In the reader comments on free short stories, why does Rebecca now check how many pages a book has before downloading it?

TEXT FOR ANALYSIS section start

Last month's question: My concern is if everyone skips shorts while searching the apps for stuff to read, have we effectively killed the short story? I know it is hard to get short stories published, but are they now dead even when offered for free?
Joy replied: I so agree. I sometimes get free books, too, but the short stories I read are either from known authors or they are classics or I get them from the library. Not everything in the library is great, but at least, those books went through some kind of an elimination or a choice by people who aren't totaly alien to the lit business.
dragonwoman sent: Since my favorite format is the short story, what you bring up is probably true, I guess the solution is more short story collections.
Rebecca answered: I am like you, when I go to the Kindle store to download a book. I like the free ones also. I have paid for books, especially if there in a series and the first book is so good that I have to have the other ones. lol. I have also paid for short stories, and been very disappointed because I didn't realize the shortness of the book. I again learned my lesson, and I look to see how many pages the book is before I even think to download it. I write short stories, have not had one published, but I have fun writing them. I think they can be read if you don't want to spend hours reading a story.
Danger Mouse said: Hey Leger, If I get you right, you think that, possibly, by only downloading the, free, stories that are large/long readers are discouraging the writers from offering, free, stories that are small/short.
Don't worry, there are many people like me who love to take their reading in short doses. .
And, while I don't mind a bit of bad grammar; I hate reading 100 pages before discovering that the writer has lost the plot. Thank you for bringing up this thoughtful question.

TEXT FOR ANALYSIS section end
DATA PROVIDED section start

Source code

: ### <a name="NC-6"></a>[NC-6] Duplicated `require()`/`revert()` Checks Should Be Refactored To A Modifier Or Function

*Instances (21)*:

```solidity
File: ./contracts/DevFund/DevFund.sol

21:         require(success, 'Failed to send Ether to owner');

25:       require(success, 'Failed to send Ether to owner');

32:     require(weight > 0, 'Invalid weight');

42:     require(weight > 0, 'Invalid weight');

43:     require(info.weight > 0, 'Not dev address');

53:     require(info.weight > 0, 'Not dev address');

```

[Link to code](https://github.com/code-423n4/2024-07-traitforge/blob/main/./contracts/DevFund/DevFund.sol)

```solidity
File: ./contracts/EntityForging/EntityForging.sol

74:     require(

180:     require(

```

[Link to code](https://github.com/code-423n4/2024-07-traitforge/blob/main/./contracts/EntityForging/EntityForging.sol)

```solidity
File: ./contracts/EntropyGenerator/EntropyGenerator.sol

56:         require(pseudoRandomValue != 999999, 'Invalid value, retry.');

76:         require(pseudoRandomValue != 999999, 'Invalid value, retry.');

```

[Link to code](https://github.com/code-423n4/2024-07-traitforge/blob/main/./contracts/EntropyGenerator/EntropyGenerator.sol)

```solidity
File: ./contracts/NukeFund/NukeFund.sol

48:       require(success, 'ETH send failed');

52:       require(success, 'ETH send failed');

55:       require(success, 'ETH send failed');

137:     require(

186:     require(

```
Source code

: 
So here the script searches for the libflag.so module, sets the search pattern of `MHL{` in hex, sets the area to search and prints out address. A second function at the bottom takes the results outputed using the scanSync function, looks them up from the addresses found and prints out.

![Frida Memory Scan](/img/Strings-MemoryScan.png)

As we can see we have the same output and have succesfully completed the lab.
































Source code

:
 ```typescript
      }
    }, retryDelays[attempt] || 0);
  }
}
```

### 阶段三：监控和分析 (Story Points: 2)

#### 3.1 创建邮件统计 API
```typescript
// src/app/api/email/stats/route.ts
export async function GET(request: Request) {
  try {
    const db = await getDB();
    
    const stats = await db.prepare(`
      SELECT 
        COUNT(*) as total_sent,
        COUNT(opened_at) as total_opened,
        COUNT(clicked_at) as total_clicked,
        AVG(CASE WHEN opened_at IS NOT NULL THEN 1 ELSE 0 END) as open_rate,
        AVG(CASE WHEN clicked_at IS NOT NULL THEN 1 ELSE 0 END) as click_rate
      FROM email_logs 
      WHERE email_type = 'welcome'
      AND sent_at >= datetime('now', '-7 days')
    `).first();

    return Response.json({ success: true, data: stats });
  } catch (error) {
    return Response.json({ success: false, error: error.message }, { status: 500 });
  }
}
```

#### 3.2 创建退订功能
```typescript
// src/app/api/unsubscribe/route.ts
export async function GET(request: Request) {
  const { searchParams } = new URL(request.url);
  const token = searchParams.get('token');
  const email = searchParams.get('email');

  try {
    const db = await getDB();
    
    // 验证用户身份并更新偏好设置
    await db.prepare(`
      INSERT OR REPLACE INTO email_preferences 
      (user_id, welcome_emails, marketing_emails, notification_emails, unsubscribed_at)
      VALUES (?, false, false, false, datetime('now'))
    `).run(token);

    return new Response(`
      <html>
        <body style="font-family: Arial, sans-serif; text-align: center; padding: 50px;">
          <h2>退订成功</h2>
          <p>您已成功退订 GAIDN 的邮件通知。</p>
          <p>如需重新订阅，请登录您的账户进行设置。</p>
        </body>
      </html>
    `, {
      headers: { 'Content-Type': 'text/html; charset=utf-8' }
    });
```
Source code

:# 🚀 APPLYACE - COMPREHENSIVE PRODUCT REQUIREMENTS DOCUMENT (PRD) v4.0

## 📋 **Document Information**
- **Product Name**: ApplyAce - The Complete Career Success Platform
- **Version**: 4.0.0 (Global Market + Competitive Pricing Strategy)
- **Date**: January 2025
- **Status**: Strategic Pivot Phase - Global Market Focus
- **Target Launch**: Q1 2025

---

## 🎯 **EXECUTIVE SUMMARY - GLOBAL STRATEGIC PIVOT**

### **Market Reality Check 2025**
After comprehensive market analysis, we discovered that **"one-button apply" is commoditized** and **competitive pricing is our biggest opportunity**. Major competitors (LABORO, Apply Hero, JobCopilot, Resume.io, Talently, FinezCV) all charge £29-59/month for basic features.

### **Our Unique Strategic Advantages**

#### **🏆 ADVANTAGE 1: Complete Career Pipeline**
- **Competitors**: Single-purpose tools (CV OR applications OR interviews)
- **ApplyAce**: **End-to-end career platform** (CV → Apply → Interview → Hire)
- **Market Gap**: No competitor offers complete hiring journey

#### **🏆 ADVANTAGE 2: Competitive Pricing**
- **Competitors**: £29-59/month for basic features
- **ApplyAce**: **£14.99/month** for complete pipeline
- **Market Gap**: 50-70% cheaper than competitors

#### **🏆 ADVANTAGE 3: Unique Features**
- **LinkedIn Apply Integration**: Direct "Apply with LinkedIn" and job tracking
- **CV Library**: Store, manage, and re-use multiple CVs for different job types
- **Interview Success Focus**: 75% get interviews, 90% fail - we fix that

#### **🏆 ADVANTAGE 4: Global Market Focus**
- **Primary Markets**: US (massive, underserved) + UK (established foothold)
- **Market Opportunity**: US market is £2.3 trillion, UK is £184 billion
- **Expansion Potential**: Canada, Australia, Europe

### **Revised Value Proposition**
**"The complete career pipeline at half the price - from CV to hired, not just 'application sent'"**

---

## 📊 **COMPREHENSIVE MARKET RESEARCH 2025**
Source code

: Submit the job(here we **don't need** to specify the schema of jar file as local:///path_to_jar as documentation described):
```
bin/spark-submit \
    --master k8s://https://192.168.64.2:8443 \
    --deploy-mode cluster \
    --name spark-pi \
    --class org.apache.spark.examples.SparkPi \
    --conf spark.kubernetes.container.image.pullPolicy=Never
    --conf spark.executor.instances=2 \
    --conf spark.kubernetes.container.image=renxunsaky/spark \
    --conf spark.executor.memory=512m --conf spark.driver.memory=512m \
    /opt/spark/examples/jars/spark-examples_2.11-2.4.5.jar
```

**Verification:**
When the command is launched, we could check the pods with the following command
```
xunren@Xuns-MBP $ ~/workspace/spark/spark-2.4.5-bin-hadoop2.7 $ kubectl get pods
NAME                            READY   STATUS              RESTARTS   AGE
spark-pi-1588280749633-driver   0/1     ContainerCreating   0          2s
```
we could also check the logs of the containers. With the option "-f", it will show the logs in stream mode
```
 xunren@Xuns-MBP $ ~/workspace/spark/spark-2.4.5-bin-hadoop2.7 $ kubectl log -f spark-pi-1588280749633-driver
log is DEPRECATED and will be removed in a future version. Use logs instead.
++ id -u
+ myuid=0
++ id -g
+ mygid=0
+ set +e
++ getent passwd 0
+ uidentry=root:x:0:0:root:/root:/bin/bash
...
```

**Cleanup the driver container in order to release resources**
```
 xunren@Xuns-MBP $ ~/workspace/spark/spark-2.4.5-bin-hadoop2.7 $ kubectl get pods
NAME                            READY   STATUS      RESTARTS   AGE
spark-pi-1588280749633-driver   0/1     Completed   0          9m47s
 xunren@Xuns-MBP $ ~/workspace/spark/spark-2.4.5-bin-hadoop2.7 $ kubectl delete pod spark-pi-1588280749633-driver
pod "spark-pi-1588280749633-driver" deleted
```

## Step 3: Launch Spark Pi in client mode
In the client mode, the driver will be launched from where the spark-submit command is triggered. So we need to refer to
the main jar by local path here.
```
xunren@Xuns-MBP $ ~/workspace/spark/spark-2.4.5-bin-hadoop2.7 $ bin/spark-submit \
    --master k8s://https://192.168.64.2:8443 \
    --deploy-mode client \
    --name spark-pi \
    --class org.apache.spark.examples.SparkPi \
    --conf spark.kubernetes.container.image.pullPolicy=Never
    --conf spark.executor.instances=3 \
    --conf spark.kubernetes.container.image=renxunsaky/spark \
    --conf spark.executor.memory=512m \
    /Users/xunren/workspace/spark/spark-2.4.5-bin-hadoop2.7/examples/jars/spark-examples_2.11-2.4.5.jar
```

DATA PROVIDED section end

*RESPONSE AREA*
She had paid for short stories and been very disappointed because she didn't realize how short the books were. She learned her lesson, so she now looks at the page count before she even thinks about downloading.